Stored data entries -
------------------------------------------------------------------------

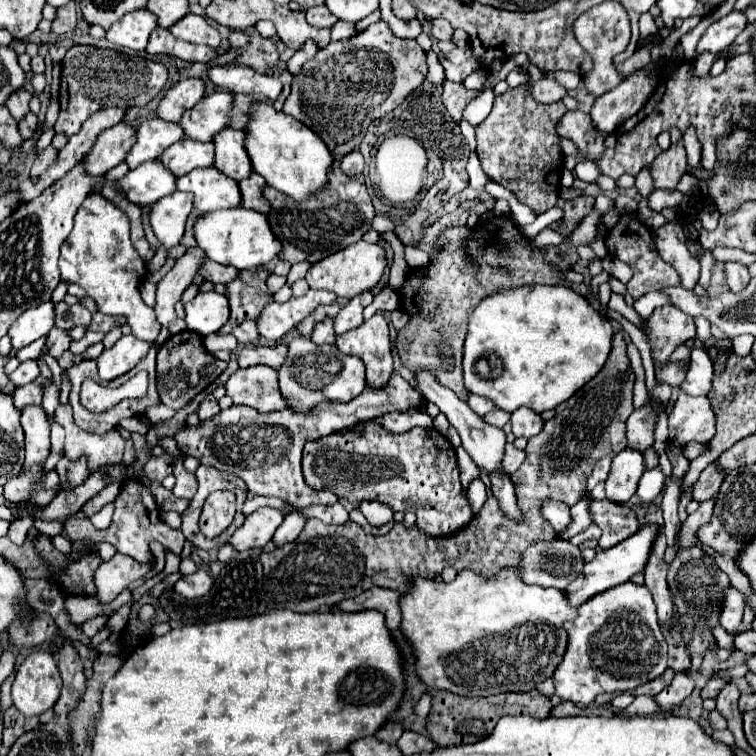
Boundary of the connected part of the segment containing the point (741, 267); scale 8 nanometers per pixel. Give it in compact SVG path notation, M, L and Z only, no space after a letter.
M723 262L723 272L725 272L725 282L733 292L743 290L751 278L747 266L741 262Z

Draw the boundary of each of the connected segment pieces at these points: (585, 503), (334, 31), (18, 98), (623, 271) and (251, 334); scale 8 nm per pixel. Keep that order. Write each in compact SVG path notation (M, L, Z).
M585 498L585 500L579 500L575 506L571 506L571 526L567 526L567 530L563 530L563 534L557 532L559 538L563 540L569 540L571 536L587 530L591 526L591 514L589 514L589 500L591 498Z
M339 20L339 22L331 28L331 38L333 38L333 40L347 40L347 38L351 38L351 36L355 36L355 34L357 34L355 26L349 24L349 22L343 22L343 20Z
M17 90L15 94L11 94L11 98L7 98L5 106L9 108L9 112L11 112L11 116L15 120L21 120L29 112L29 100L31 100L31 96L33 94L27 92L27 90Z
M607 257L604 259L603 270L611 273L613 277L617 278L624 284L627 284L633 276L633 271L629 265L613 257Z
M245 320L243 324L239 324L233 332L231 332L239 344L255 344L257 338L259 338L259 332L257 332L257 324L253 320Z

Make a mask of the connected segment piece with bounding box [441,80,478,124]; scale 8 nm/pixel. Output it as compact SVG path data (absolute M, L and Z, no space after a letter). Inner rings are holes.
M443 80L441 100L444 103L448 114L450 114L457 124L460 123L465 108L469 102L476 97L477 93L478 91L476 90L467 90L463 84Z

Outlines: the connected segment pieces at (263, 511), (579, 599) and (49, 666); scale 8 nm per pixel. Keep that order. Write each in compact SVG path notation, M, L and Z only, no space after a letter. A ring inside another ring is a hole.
M259 508L251 516L245 518L243 526L235 530L229 544L237 550L251 550L251 548L263 548L275 534L275 530L281 526L283 514L275 508Z
M643 526L637 534L633 534L631 538L627 538L623 542L619 542L617 546L597 552L597 556L583 566L583 574L579 574L579 578L575 578L575 582L571 582L563 590L567 594L567 598L569 598L569 602L573 606L581 606L591 596L595 596L599 592L605 592L605 590L609 590L613 586L619 586L619 584L627 582L633 574L639 574L647 564L647 558L649 558L649 552L651 552L651 544L653 544L655 532L657 532L655 528L657 526Z
M31 652L17 668L13 704L25 716L39 716L53 708L61 692L61 676L51 652Z

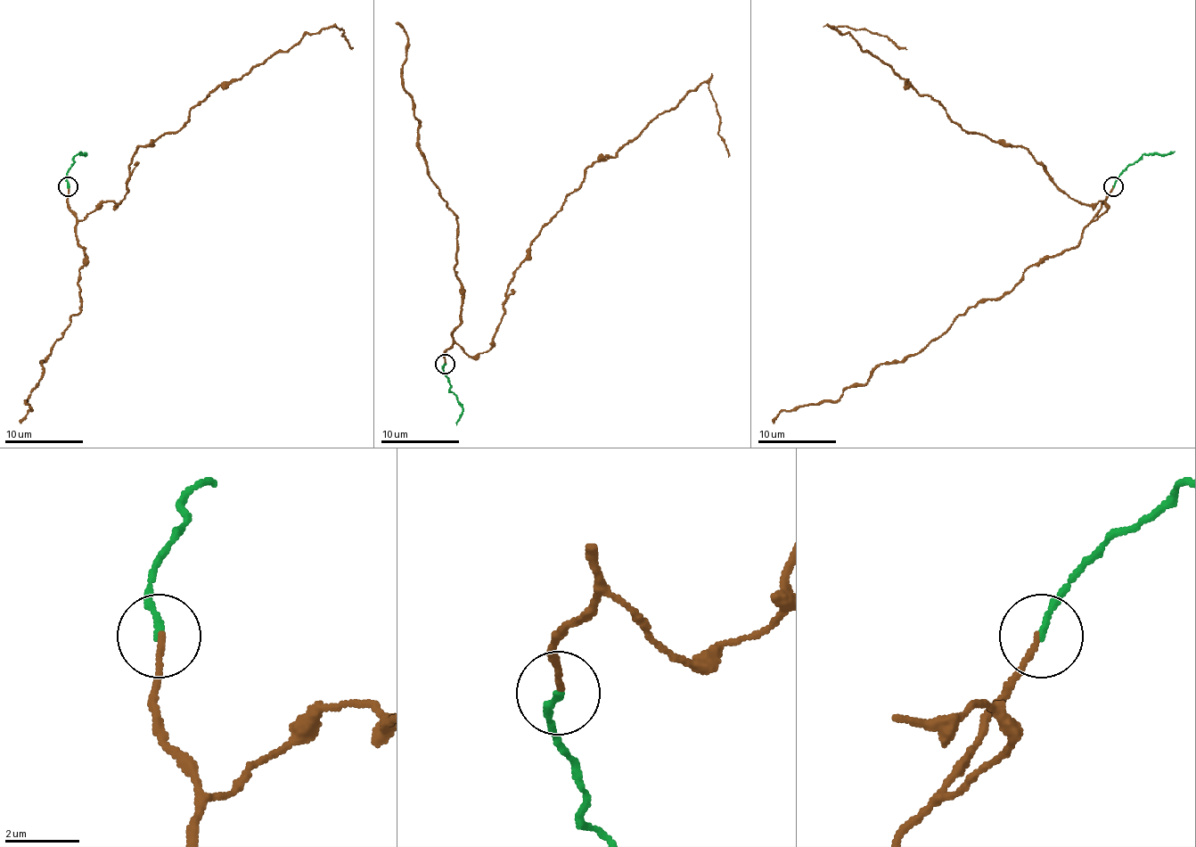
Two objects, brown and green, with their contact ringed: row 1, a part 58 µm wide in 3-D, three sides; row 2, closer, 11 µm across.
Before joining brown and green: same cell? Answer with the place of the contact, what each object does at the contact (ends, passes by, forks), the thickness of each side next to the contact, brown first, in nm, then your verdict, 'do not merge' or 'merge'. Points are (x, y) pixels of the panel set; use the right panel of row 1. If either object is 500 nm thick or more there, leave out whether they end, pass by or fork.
place (1113, 186); brown ends; green ends; calibres 150 and 180 nm; merge

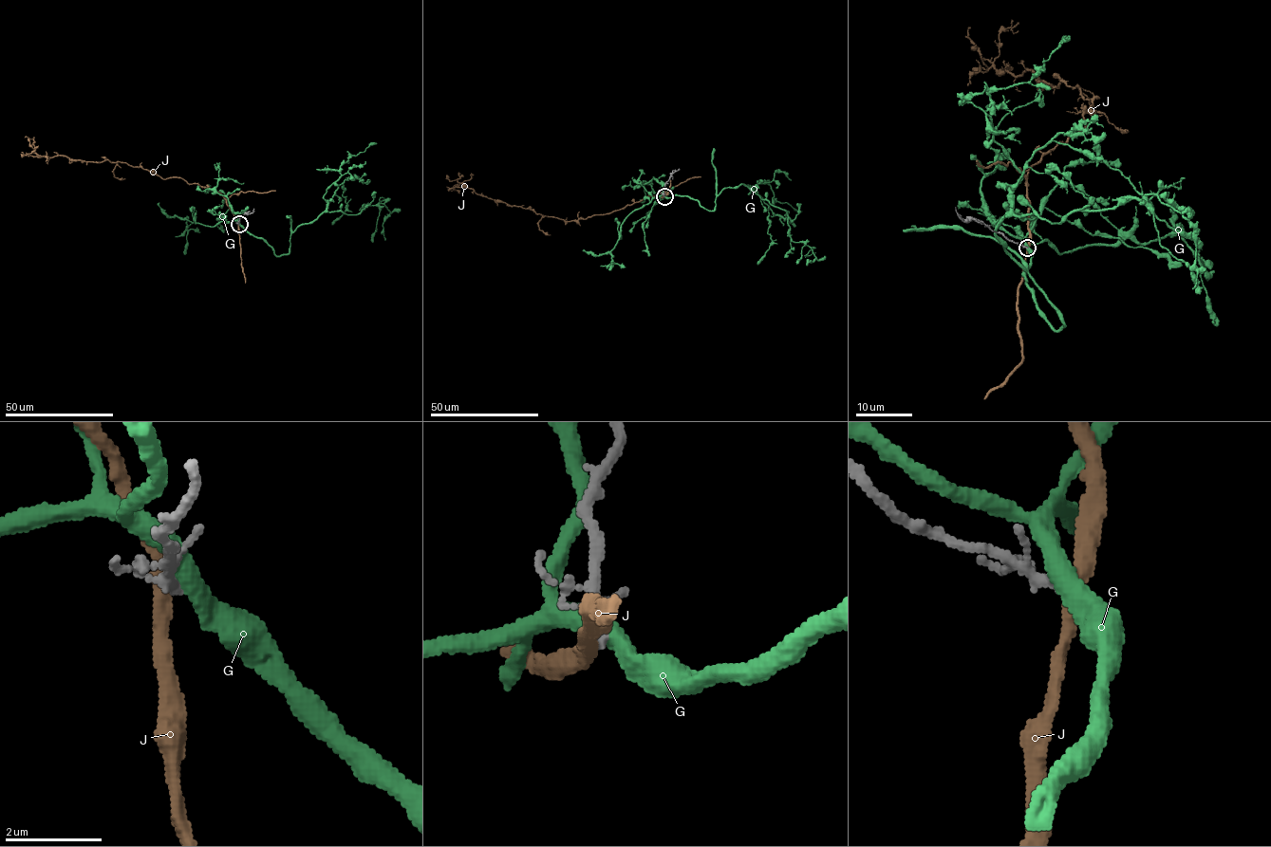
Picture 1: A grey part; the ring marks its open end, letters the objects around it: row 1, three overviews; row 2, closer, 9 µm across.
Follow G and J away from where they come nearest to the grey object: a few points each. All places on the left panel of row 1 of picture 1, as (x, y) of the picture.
G: (239, 224), (277, 256), (288, 254), (299, 226), (325, 212), (358, 214), (383, 203), (384, 240)
J: (238, 224), (227, 200), (205, 187), (180, 177), (163, 179), (125, 162), (39, 156), (29, 138), (25, 138)

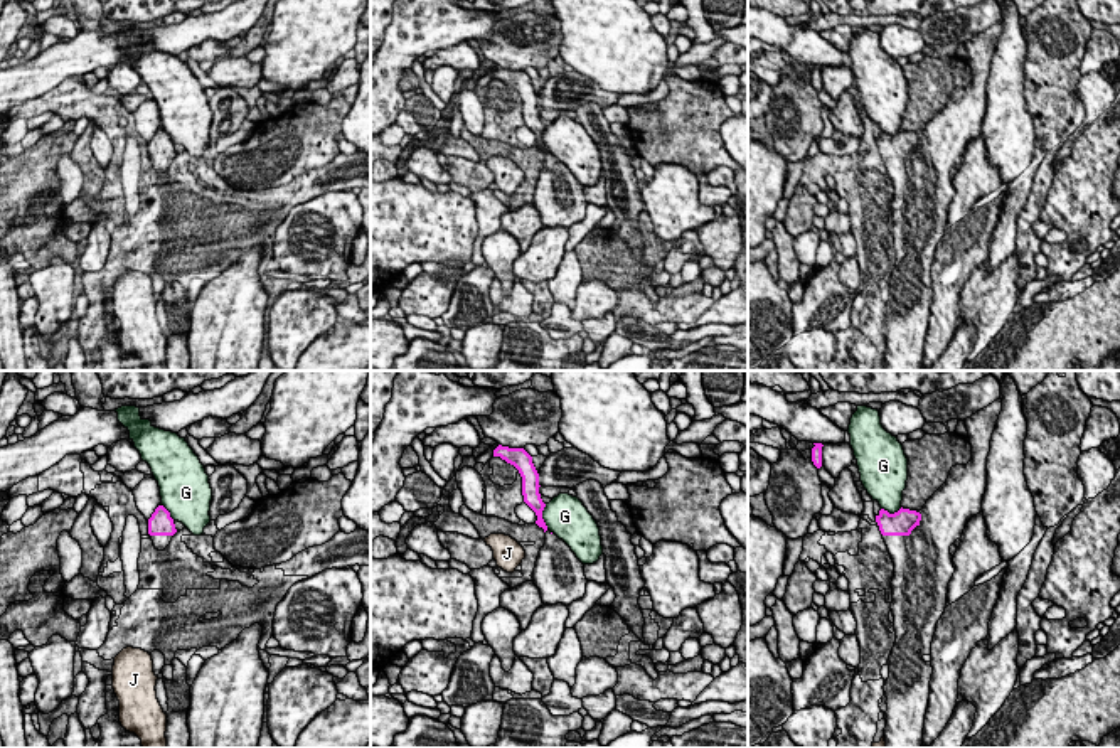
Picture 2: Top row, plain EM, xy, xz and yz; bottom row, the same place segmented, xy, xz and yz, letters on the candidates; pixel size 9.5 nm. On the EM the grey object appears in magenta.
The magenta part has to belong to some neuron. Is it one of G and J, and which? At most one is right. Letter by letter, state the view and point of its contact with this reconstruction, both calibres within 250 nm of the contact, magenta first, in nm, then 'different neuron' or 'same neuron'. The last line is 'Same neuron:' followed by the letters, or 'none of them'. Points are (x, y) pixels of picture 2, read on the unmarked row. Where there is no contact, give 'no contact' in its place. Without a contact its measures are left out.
G: xz (541, 138) | 160/400 nm | different neuron
J: no contact | different neuron
Same neuron: none of them

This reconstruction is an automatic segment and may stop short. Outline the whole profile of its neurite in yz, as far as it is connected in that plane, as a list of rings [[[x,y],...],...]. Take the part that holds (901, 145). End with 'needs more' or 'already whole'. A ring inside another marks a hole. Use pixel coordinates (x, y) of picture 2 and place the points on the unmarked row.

------------------------------------------------------------------------

What the task requires - Pictures aside, repeat every entry exactly as written.

Response to this exercise -
Boundary of the connected part of the segment containing the point (741, 267); scale 8 nanometers per pixel. Give it in compact SVG path notation, M, L and Z only, no space after a letter.
M723 262L723 272L725 272L725 282L733 292L743 290L751 278L747 266L741 262Z

Draw the boundary of each of the connected segment pieces at these points: (585, 503), (334, 31), (18, 98), (623, 271) and (251, 334); scale 8 nm per pixel. Keep that order. Write each in compact SVG path notation (M, L, Z).
M585 498L585 500L579 500L575 506L571 506L571 526L567 526L567 530L563 530L563 534L557 532L559 538L563 540L569 540L571 536L587 530L591 526L591 514L589 514L589 500L591 498Z
M339 20L339 22L331 28L331 38L333 38L333 40L347 40L347 38L351 38L351 36L355 36L355 34L357 34L355 26L349 24L349 22L343 22L343 20Z
M17 90L15 94L11 94L11 98L7 98L5 106L9 108L9 112L11 112L11 116L15 120L21 120L29 112L29 100L31 100L31 96L33 94L27 92L27 90Z
M607 257L604 259L603 270L611 273L613 277L617 278L624 284L627 284L633 276L633 271L629 265L613 257Z
M245 320L243 324L239 324L233 332L231 332L239 344L255 344L257 338L259 338L259 332L257 332L257 324L253 320Z

Make a mask of the connected segment piece with bounding box [441,80,478,124]; scale 8 nm/pixel. Output it as compact SVG path data (absolute M, L and Z, no space after a letter). Inner rings are holes.
M443 80L441 100L444 103L448 114L450 114L457 124L460 123L465 108L469 102L476 97L477 93L478 91L476 90L467 90L463 84Z

Outlines: the connected segment pieces at (263, 511), (579, 599) and (49, 666); scale 8 nm per pixel. Keep that order. Write each in compact SVG path notation, M, L and Z only, no space after a letter. A ring inside another ring is a hole.
M259 508L251 516L245 518L243 526L235 530L229 544L237 550L251 550L251 548L263 548L275 534L275 530L281 526L283 514L275 508Z
M643 526L637 534L633 534L631 538L627 538L623 542L619 542L617 546L597 552L597 556L583 566L583 574L579 574L579 578L575 578L575 582L571 582L563 590L567 594L567 598L569 598L569 602L573 606L581 606L591 596L595 596L599 592L605 592L605 590L609 590L613 586L619 586L619 584L627 582L633 574L639 574L647 564L647 558L649 558L649 552L651 552L651 544L653 544L655 532L657 532L655 528L657 526Z
M31 652L17 668L13 704L25 716L39 716L53 708L61 692L61 676L51 652Z

Two objects, brown and green, with their contact ringed: row 1, a part 58 µm wide in 3-D, three sides; row 2, closer, 11 µm across.
Before joining brown and green: same cell? Answer with the place of the contact, what each object does at the contact (ends, passes by, forks), the thickness of each side next to the contact, brown first, in nm, then your verdict, 'do not merge' or 'merge'. Points are (x, y) pixels of the panel set; use the right panel of row 1. If either object is 500 nm thick or more there, leave out whether they end, pass by or fork.
place (1113, 186); brown ends; green ends; calibres 150 and 180 nm; merge

Picture 1: A grey part; the ring marks its open end, letters the objects around it: row 1, three overviews; row 2, closer, 9 µm across.
Follow G and J away from where they come nearest to the grey object: a few points each. All places on the left panel of row 1 of picture 1, as (x, y) of the picture.
G: (239, 224), (277, 256), (288, 254), (299, 226), (325, 212), (358, 214), (383, 203), (384, 240)
J: (238, 224), (227, 200), (205, 187), (180, 177), (163, 179), (125, 162), (39, 156), (29, 138), (25, 138)

Picture 2: Top row, plain EM, xy, xz and yz; bottom row, the same place segmented, xy, xz and yz, letters on the candidates; pixel size 9.5 nm. On the EM the grey object appears in magenta.
The magenta part has to belong to some neuron. Is it one of G and J, and which? At most one is right. Letter by letter, state the view and point of its contact with this reconstruction, both calibres within 250 nm of the contact, magenta first, in nm, then 'different neuron' or 'same neuron'. The last line is 'Same neuron:' followed by the letters, or 'none of them'. Points are (x, y) pixels of picture 2, read on the unmarked row. Where there is no contact, give 'no contact' in its place. Without a contact its measures are left out.
G: xz (541, 138) | 160/400 nm | different neuron
J: no contact | different neuron
Same neuron: none of them

This reconstruction is an automatic segment and may stop short. Outline the whole profile of its neurite in yz, as far as it is connected in that plane, as a list of rings [[[x,y],...],...]. Take the part that holds (901, 145). End with 'needs more' or 'already whole'. A ring inside another marks a hole. Use pixel coordinates (x, y) of picture 2 and place the points on the unmarked row.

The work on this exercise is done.